-- Dataset follows --
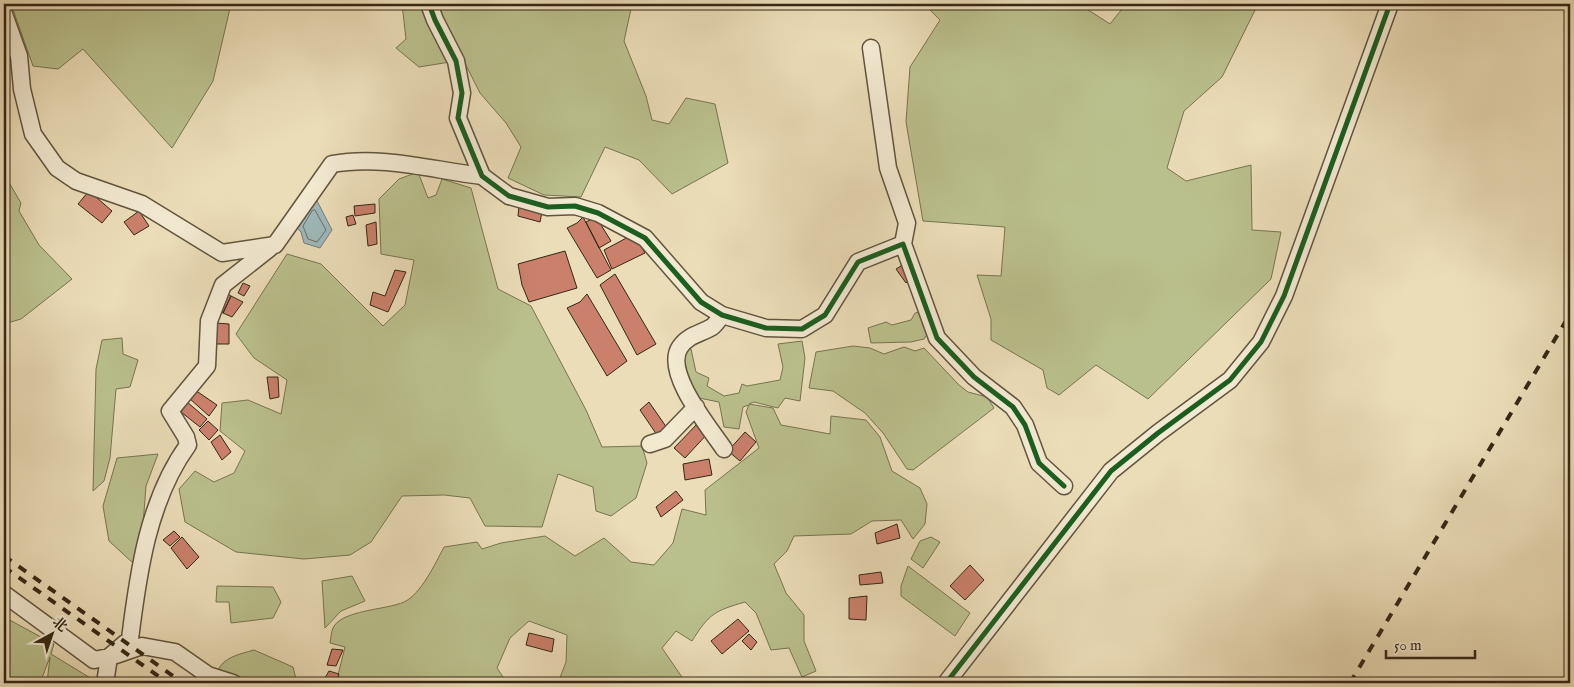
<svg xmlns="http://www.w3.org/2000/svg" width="1574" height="687" font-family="'IM FELL English','Noto Serif SC',serif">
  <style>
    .green { fill: #bac08d; stroke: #777451 }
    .water { fill: #9eb8bb; stroke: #747e79 }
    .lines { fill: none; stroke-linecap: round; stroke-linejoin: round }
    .shore { stroke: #697068; stroke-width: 1 }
    .building { fill: #cb806c; stroke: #342715 }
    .minor-casing { stroke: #62543e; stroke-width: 19 }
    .minor { stroke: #f2e9d1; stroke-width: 16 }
    .rail { stroke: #342715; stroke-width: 4; stroke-dasharray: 9 9; stroke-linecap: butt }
    .cycleway-casing { stroke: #f2e9d1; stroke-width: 8 }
    .cycleway { stroke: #1b5e20; stroke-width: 5 }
  </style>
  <rect width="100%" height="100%" fill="#ebddb8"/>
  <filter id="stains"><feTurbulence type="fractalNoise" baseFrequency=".004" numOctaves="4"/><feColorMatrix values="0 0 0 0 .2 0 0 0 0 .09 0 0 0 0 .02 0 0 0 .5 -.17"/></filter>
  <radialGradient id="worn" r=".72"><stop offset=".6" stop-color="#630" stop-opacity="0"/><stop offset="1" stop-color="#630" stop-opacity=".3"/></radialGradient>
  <path class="green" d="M11,4H231L213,81L172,148L83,49L58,69L33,66Z
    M402,4H424L450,62L419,67L396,48L406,39Z
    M435,4H632L624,41L646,96L652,120L669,124L686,98L715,104L728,163L672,194L639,160L605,147L581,197L544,195L508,178L521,147L506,123L480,93Z
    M924,4H1079L1110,24L1126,4H1258L1222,77L1184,111L1167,168L1186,181L1251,165L1252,230L1281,232L1271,279L1148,399L1096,365L1059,395L1047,388L1043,370L991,340V319L977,275L1001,276L1005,227L923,221L906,122L910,67L940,20Z
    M418,172L428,198L436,195L442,179L471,188L498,289L531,306L586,410L602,447L642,446L647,463L636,498L611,516L596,511L593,487L558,474L542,527L485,526L470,498L444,495L402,496L371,542L350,555L304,559L236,552L185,522L179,489L195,471L214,482L234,473L245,451L220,431L222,403L248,400L281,414L287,380L254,358L236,334L287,254L321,264L383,326L405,305L414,260L381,254L379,199L399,179Z
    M4,174L21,203L19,211L39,245L72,279L21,319L4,324Z
    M924,311L929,331L924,339L911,342L871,343L868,328L886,322L892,325L911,320L915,313Z
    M122,338L123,354L138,360L130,387L116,389L110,458L104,481L93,491L96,369L102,340Z
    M802,341L805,358L800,401L785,398L778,408L754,402L749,404L773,408L781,425L830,434L831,416L866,420L880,437L892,471L920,488L927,504L925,524L913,539L901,520L872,521L851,534L794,536L787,551L774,564L786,593L804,615V641L816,671L802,677L789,648L771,650L756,613L745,602C714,611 709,614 692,641L676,631L662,648L686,683H558L566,662L567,635L529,621L510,638L497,668L507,683H336L345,647L330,643C331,638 331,632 333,628C341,610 386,610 404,602C421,594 435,564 444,547L477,542L482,549L501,543L545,536L575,556L604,538L631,562L654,565L673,543L682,509L706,515L705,490L759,448L746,412L749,405L743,407L739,429L724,427L719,402L694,397L678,348L691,349L696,372L709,378L707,386L724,396L739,393L742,384L747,386L780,380L783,367L778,344Z
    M853,346L870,348L884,354L904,347L915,351L924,348L959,385L968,392L987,397L994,408L913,470L907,469L883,433L865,413L833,391L809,388L816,352Z
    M158,454L146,486L143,525L133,563L109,541L103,506L117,458Z
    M931,537L940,542L923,568L911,559L920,541Z
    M908,566L970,613L955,636L901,596V586Z
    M352,576L365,601L341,611L325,628L322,581Z
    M217,586L273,587L281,602L273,618L231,623L229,602H216Z
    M4,617L54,644L51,654L92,679V683H47L50,657L40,683H4Z
    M254,650L293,667L297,683H263L217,672C223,657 240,654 254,650Z"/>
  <path class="water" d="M315,197L332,230L320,248L304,243L301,232L296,227Z"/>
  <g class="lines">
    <path class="shore" d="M315,210L326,230L317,242L308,239L303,226L312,211Z"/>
  </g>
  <path class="building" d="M89,191L112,211L102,223L78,204Z
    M375,204V213L355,216L354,206Z
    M519,206L542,212L540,222L518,216Z
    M139,211L149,226L134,235L124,222Z
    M353,215L356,224L348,226L346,217Z
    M583,217L611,270L597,278L567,228L577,223Z
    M596,217L611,241L599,248L586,222Z
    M376,222L377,244L368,246L366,225Z
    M634,234L645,253L612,269L604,250Z
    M565,251L577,288L529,302L522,285L518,264Z
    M903,262L911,279L906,283L896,269L901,266Z
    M395,270L406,272L388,312L370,305L373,292L385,296Z
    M615,274L656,344L637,355L600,285Z
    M243,283L250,286L244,296L238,293Z
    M225,292L231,296L223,313L217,310Z
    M587,294L627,361L607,376L567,308L580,302Z
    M231,296L243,302L232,317L223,313Z
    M216,323L229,324V344H215Z
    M267,377H278L279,397L270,399Z
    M195,390L217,405L209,416L189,398Z
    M187,402L207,419L200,427L181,412Z
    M649,402L667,428L657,435L640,410Z
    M208,421L218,430L209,440L199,430Z
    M699,422L709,432L685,458L674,448Z
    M745,432L756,442L740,461L728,451Z
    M220,435L231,452L222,460L211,442Z
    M709,459L712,475L685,480L683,464Z
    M676,491L683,500L661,517L656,507Z
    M897,524L900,538L877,544L875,533Z
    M174,531L180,537L170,546L163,540Z
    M182,537L199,557L187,569L171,548Z
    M970,565L984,580L965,600L950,586Z
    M881,572L883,583L860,585L859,575Z
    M867,596L866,620L849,619V598Z
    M738,619L749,631L722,654L711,641Z
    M529,633L554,639L552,652L526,645Z
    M749,634L757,642L751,650L742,641Z
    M332,649L343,650L336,666L327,665Z
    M329,671L339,674L336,683H322Z"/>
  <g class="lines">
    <g class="minor-casing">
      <path id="minor" d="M429,4L435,20L456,61L462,93L458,118L482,176L509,196L548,207L575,206L598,213L645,238L701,302L722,315L766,328L802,329L825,315L858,262L903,244L937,338L974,377L1013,407L1025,425L1039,463L1064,486
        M4,14L19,56L22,89L33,134L57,168L76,181L142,204L222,253L275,245L332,164C382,155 432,170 482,176
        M871,48L888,168L907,223L903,244
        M722,315C719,319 716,324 712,327C700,334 688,335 680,347C663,372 710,428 724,449
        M650,444L665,439L696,407
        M4,594L94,660L109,657L105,683
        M116,655L142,646L175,652L208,675L233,683
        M109,657L130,639C138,574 148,500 188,445L186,437L170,411L207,366L209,321L223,285L270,248
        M946,683L1111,471L1158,433L1230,380L1261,342L1284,296L1390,4"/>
    </g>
    <use href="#minor" class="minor"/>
    <path class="rail" d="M4,556L183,683
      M4,567L168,683
      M1350,683L1570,314"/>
    <g class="cycleway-casing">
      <path id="cycleway" d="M429,4L435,20L456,61L462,93L458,118L482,176L509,196L548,207L575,206L598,213L645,238L701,302L722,315L766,328L802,329L825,315L858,262L903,244L937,338L974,377L1013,407L1025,425L1039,463L1064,486
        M946,683L1111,471L1158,433L1230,380L1261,342L1284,296L1390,4"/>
    </g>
    <use href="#cycleway" class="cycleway"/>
  </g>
  <rect width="1574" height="687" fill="none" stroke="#ebddb8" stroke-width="20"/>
  <rect x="5" y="5" width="1564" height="677" fill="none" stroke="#342715" stroke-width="2.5"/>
  <rect x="10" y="10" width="1554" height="667" fill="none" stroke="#342715"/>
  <g transform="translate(52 634) rotate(40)" stroke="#f2e9d1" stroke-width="4" paint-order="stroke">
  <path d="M0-4L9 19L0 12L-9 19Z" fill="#342715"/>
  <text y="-8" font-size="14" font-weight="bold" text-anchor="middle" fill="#342715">北</text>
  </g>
  <path d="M1386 650v8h89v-8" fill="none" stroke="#342715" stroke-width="2.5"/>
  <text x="1394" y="650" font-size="15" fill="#342715" stroke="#f2e9d1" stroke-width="4" paint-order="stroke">50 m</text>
  <rect width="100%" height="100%" filter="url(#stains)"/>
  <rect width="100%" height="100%" fill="url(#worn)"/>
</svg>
-- Dataset concluded --
Task item:
Transcribe the lines above between the line holding "M908,566L970,613L955,636L901,596V586Z" and the line holding "M749,634L757,642L751,650L742,641Z", inclusive, exactly as they stand and with nothing added.

Answer to the problem:
    M908,566L970,613L955,636L901,596V586Z
    M352,576L365,601L341,611L325,628L322,581Z
    M217,586L273,587L281,602L273,618L231,623L229,602H216Z
    M4,617L54,644L51,654L92,679V683H47L50,657L40,683H4Z
    M254,650L293,667L297,683H263L217,672C223,657 240,654 254,650Z"/>
  <path class="water" d="M315,197L332,230L320,248L304,243L301,232L296,227Z"/>
  <g class="lines">
    <path class="shore" d="M315,210L326,230L317,242L308,239L303,226L312,211Z"/>
  </g>
  <path class="building" d="M89,191L112,211L102,223L78,204Z
    M375,204V213L355,216L354,206Z
    M519,206L542,212L540,222L518,216Z
    M139,211L149,226L134,235L124,222Z
    M353,215L356,224L348,226L346,217Z
    M583,217L611,270L597,278L567,228L577,223Z
    M596,217L611,241L599,248L586,222Z
    M376,222L377,244L368,246L366,225Z
    M634,234L645,253L612,269L604,250Z
    M565,251L577,288L529,302L522,285L518,264Z
    M903,262L911,279L906,283L896,269L901,266Z
    M395,270L406,272L388,312L370,305L373,292L385,296Z
    M615,274L656,344L637,355L600,285Z
    M243,283L250,286L244,296L238,293Z
    M225,292L231,296L223,313L217,310Z
    M587,294L627,361L607,376L567,308L580,302Z
    M231,296L243,302L232,317L223,313Z
    M216,323L229,324V344H215Z
    M267,377H278L279,397L270,399Z
    M195,390L217,405L209,416L189,398Z
    M187,402L207,419L200,427L181,412Z
    M649,402L667,428L657,435L640,410Z
    M208,421L218,430L209,440L199,430Z
    M699,422L709,432L685,458L674,448Z
    M745,432L756,442L740,461L728,451Z
    M220,435L231,452L222,460L211,442Z
    M709,459L712,475L685,480L683,464Z
    M676,491L683,500L661,517L656,507Z
    M897,524L900,538L877,544L875,533Z
    M174,531L180,537L170,546L163,540Z
    M182,537L199,557L187,569L171,548Z
    M970,565L984,580L965,600L950,586Z
    M881,572L883,583L860,585L859,575Z
    M867,596L866,620L849,619V598Z
    M738,619L749,631L722,654L711,641Z
    M529,633L554,639L552,652L526,645Z
    M749,634L757,642L751,650L742,641Z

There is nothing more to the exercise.